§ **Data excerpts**

-- Opening Marker --

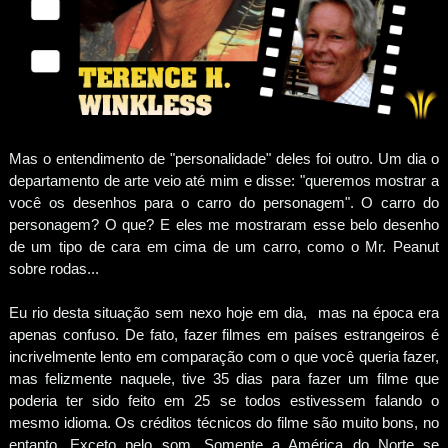
Mas o entendimento de "personalidade" deles foi outro. Um dia o
departamento de arte veio até mim e disse: "queremos mostrar a
você os desenhos para o carro do personagem". O carro do
personagem? O que? E eles me mostraram esse belo desenho
de um tipo de cara em cima de um carro, como o Mr. Peanut
sobre rodas...
Eu rio desta situação sem nexo hoje em dia, mas na época era
apenas confuso. De fato, fazer filmes em países estrangeiros é
incrivelmente lento em comparação com o que você queria fazer,
mas felizmente naquele, tive 35 dias para fazer um filme que
poderia ter sido feito em 25 se todos estivessem falando o
mesmo idioma. Os créditos técnicos do filme são muito bons, no
entanto. Exceto pelo som. Somente a América do Norte se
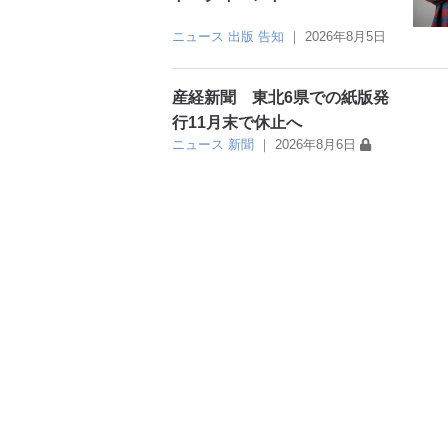
ニュース
出版
告知
｜
2026年8月5日
産経新聞 東北6県での紙版発
行11月末で休止へ
ニュース
新聞
｜
2026年8月6日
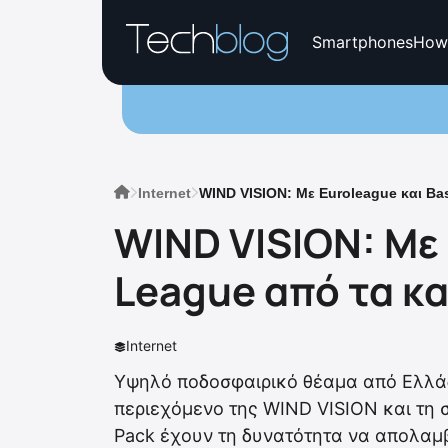
Smartphones
How
Internet
WIND VISION: Με Euroleague και Ba
WIND VISION: Με
League από τα κ
Internet
Υψηλό ποδοσφαιρικό θέαμα από Ελλάδ
περιεχόμενο της WIND VISION και τη σ
Pack έχουν τη δυνατότητα να απολαμ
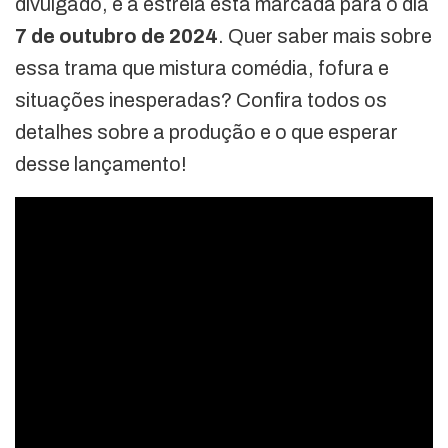
divulgado, e a estreia está marcada para o dia
7 de outubro de 2024
. Quer saber mais sobre
essa trama que mistura comédia, fofura e
situações inesperadas? Confira todos os
detalhes sobre a produção e o que esperar
desse lançamento!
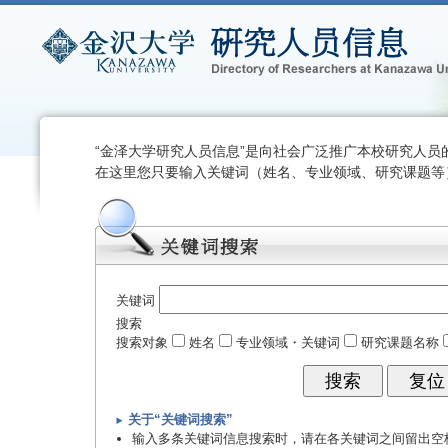
“金泽大学研究人员信息”是向社会广泛推广本校研究人员
在这里您只要输入关键词（姓名、专业领域、研究课题等
关键词
搜索
搜索对象
姓名
专业领域・关键词
研究课题名称
关于“关键词搜索”
输入多条关键词信息搜索时，请在各关键词之间留出空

-- Closing Marker --

§ **EXERCISE OBJECTIVE**
Format the text from the start of the records through the line containing "de um tipo de", inclusive, as a Markdown table with the columns Row and Text line. Number each line, skip blank lines, and omit the pictures.

§ **OUTPUT OF THE TASK**
| Row | Text line |
|---|---|
| 1 | Mas o entendimento de "personalidade" deles foi outro. Um dia o |
| 2 | departamento de arte veio até mim e disse: "queremos mostrar a |
| 3 | você os desenhos para o carro do personagem". O carro do |
| 4 | personagem? O que? E eles me mostraram esse belo desenho |
| 5 | de um tipo de cara em cima de um carro, como o Mr. Peanut |